> _Required work_: Could you print the data that follows exactly as given?

═════ Dataset content

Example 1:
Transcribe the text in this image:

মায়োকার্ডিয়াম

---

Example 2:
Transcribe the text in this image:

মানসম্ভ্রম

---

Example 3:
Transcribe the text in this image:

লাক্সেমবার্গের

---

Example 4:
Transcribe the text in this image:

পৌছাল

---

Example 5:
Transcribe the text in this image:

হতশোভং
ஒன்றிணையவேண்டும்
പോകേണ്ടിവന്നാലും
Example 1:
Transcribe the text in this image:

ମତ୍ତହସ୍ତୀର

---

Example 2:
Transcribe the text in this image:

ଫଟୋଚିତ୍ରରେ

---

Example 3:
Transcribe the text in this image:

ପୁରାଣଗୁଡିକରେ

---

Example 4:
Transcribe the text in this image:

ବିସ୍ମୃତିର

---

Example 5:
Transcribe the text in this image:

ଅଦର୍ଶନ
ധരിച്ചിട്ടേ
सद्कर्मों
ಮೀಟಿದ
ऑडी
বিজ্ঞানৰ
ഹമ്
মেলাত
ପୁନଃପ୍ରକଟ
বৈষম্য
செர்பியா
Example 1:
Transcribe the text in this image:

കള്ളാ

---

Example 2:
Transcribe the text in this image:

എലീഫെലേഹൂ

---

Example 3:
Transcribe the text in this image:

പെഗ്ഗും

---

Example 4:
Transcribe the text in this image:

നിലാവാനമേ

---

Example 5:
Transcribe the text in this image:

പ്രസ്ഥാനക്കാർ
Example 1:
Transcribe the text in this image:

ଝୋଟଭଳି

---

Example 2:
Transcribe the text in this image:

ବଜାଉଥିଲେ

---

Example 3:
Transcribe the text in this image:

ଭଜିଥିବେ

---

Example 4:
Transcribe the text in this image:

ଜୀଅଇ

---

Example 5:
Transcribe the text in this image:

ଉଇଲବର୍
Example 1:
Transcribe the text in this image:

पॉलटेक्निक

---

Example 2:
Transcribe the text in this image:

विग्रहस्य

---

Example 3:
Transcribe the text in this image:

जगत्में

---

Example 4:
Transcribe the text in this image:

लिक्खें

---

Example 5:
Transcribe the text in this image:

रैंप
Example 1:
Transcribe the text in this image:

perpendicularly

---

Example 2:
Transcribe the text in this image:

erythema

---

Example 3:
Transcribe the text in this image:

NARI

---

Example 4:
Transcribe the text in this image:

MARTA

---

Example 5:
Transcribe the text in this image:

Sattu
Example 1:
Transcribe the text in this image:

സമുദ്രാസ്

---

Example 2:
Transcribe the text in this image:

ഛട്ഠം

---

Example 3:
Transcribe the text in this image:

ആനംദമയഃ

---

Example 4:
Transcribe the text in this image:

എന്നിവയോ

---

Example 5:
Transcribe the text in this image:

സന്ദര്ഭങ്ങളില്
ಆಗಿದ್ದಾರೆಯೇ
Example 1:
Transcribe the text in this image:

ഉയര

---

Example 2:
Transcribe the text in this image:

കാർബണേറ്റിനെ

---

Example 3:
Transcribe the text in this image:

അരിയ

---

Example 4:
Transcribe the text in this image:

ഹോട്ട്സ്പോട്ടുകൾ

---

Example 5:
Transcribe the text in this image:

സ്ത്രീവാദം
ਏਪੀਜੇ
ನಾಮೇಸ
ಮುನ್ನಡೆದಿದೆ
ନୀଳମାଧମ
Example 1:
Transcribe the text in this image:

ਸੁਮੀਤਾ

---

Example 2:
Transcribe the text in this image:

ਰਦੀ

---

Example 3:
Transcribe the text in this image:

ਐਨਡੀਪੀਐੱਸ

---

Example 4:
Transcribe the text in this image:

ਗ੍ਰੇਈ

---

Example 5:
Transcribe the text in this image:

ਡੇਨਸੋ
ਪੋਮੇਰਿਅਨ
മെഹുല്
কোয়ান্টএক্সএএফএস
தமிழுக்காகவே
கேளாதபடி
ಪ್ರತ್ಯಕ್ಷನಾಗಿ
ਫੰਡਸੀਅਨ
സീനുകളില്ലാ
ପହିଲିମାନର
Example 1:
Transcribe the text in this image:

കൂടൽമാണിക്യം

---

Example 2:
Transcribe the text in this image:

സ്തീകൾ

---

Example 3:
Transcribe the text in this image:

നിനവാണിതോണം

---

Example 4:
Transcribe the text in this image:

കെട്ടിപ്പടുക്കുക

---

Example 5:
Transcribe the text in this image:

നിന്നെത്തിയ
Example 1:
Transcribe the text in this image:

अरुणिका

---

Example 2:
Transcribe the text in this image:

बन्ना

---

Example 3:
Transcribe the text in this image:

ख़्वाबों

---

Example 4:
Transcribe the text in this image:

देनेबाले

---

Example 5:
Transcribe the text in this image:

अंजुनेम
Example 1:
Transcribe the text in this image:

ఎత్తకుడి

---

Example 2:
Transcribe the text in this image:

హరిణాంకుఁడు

══════════

> _Solution to this problem_:
Example 1:
Transcribe the text in this image:

মায়োকার্ডিয়াম

---

Example 2:
Transcribe the text in this image:

মানসম্ভ্রম

---

Example 3:
Transcribe the text in this image:

লাক্সেমবার্গের

---

Example 4:
Transcribe the text in this image:

পৌছাল

---

Example 5:
Transcribe the text in this image:

হতশোভং
ஒன்றிணையவேண்டும்
പോകേണ്ടിവന്നാലും
Example 1:
Transcribe the text in this image:

ମତ୍ତହସ୍ତୀର

---

Example 2:
Transcribe the text in this image:

ଫଟୋଚିତ୍ରରେ

---

Example 3:
Transcribe the text in this image:

ପୁରାଣଗୁଡିକରେ

---

Example 4:
Transcribe the text in this image:

ବିସ୍ମୃତିର

---

Example 5:
Transcribe the text in this image:

ଅଦର୍ଶନ
ധരിച്ചിട്ടേ
सद्कर्मों
ಮೀಟಿದ
ऑडी
বিজ্ঞানৰ
ഹമ്
মেলাত
ପୁନଃପ୍ରକଟ
বৈষম্য
செர்பியா
Example 1:
Transcribe the text in this image:

കള്ളാ

---

Example 2:
Transcribe the text in this image:

എലീഫെലേഹൂ

---

Example 3:
Transcribe the text in this image:

പെഗ്ഗും

---

Example 4:
Transcribe the text in this image:

നിലാവാനമേ

---

Example 5:
Transcribe the text in this image:

പ്രസ്ഥാനക്കാർ
Example 1:
Transcribe the text in this image:

ଝୋଟଭଳି

---

Example 2:
Transcribe the text in this image:

ବଜାଉଥିଲେ

---

Example 3:
Transcribe the text in this image:

ଭଜିଥିବେ

---

Example 4:
Transcribe the text in this image:

ଜୀଅଇ

---

Example 5:
Transcribe the text in this image:

ଉଇଲବର୍
Example 1:
Transcribe the text in this image:

पॉलटेक्निक

---

Example 2:
Transcribe the text in this image:

विग्रहस्य

---

Example 3:
Transcribe the text in this image:

जगत्में

---

Example 4:
Transcribe the text in this image:

लिक्खें

---

Example 5:
Transcribe the text in this image:

रैंप
Example 1:
Transcribe the text in this image:

perpendicularly

---

Example 2:
Transcribe the text in this image:

erythema

---

Example 3:
Transcribe the text in this image:

NARI

---

Example 4:
Transcribe the text in this image:

MARTA

---

Example 5:
Transcribe the text in this image:

Sattu
Example 1:
Transcribe the text in this image:

സമുദ്രാസ്

---

Example 2:
Transcribe the text in this image:

ഛട്ഠം

---

Example 3:
Transcribe the text in this image:

ആനംദമയഃ

---

Example 4:
Transcribe the text in this image:

എന്നിവയോ

---

Example 5:
Transcribe the text in this image:

സന്ദര്ഭങ്ങളില്
ಆಗಿದ್ದಾರೆಯೇ
Example 1:
Transcribe the text in this image:

ഉയര

---

Example 2:
Transcribe the text in this image:

കാർബണേറ്റിനെ

---

Example 3:
Transcribe the text in this image:

അരിയ

---

Example 4:
Transcribe the text in this image:

ഹോട്ട്സ്പോട്ടുകൾ

---

Example 5:
Transcribe the text in this image:

സ്ത്രീവാദം
ਏਪੀਜੇ
ನಾಮೇಸ
ಮುನ್ನಡೆದಿದೆ
ନୀଳମାଧମ
Example 1:
Transcribe the text in this image:

ਸੁਮੀਤਾ

---

Example 2:
Transcribe the text in this image:

ਰਦੀ

---

Example 3:
Transcribe the text in this image:

ਐਨਡੀਪੀਐੱਸ

---

Example 4:
Transcribe the text in this image:

ਗ੍ਰੇਈ

---

Example 5:
Transcribe the text in this image:

ਡੇਨਸੋ
ਪੋਮੇਰਿਅਨ
മെഹുല്
কোয়ান্টএক্সএএফএস
தமிழுக்காகவே
கேளாதபடி
ಪ್ರತ್ಯಕ್ಷನಾಗಿ
ਫੰਡਸੀਅਨ
സീനുകളില്ലാ
ପହିଲିମାନର
Example 1:
Transcribe the text in this image:

കൂടൽമാണിക്യം

---

Example 2:
Transcribe the text in this image:

സ്തീകൾ

---

Example 3:
Transcribe the text in this image:

നിനവാണിതോണം

---

Example 4:
Transcribe the text in this image:

കെട്ടിപ്പടുക്കുക

---

Example 5:
Transcribe the text in this image:

നിന്നെത്തിയ
Example 1:
Transcribe the text in this image:

अरुणिका

---

Example 2:
Transcribe the text in this image:

बन्ना

---

Example 3:
Transcribe the text in this image:

ख़्वाबों

---

Example 4:
Transcribe the text in this image:

देनेबाले

---

Example 5:
Transcribe the text in this image:

अंजुनेम
Example 1:
Transcribe the text in this image:

ఎత్తకుడి

---

Example 2:
Transcribe the text in this image:

హరిణాంకుఁడు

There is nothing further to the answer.